◆ **INFORMATION PROVIDED**
◇ ◇ ◇ ◇
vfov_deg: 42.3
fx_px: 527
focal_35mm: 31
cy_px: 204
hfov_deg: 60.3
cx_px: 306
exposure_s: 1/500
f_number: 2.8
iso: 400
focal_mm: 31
◇ ◇ ◇ ◇
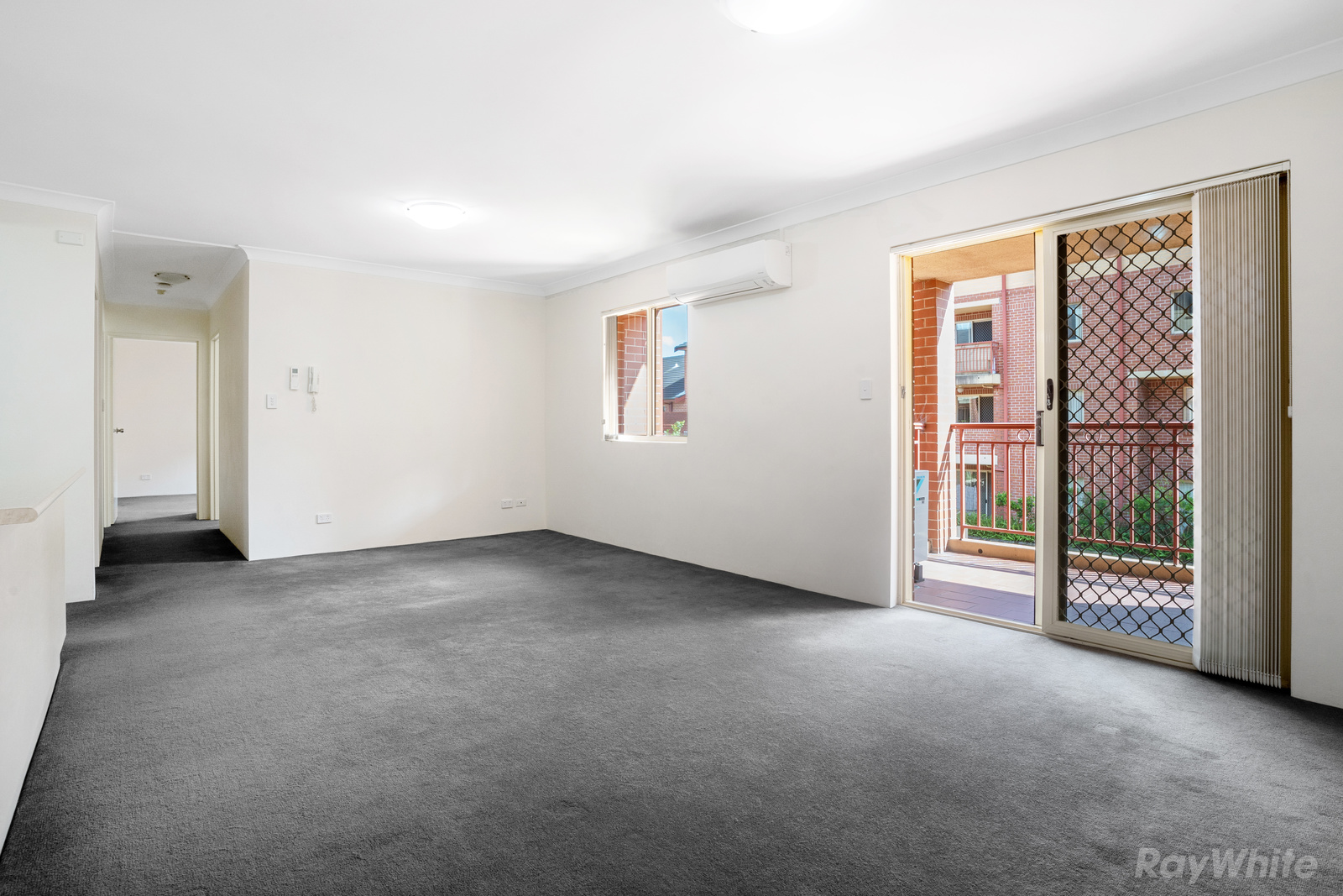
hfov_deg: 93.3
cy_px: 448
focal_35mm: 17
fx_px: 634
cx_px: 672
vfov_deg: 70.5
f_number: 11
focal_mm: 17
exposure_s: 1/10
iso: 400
◇ ◇ ◇ ◇
◆ **YOUR OBJECTIVE**
In the entries above, one line contains "vfov_deg: 42.3" and another contains "focal_mm: 31". Reproduce exactly those two lines and the lines between them, nothing else.

◆ **COMPLETED TASK**
vfov_deg: 42.3
fx_px: 527
focal_35mm: 31
cy_px: 204
hfov_deg: 60.3
cx_px: 306
exposure_s: 1/500
f_number: 2.8
iso: 400
focal_mm: 31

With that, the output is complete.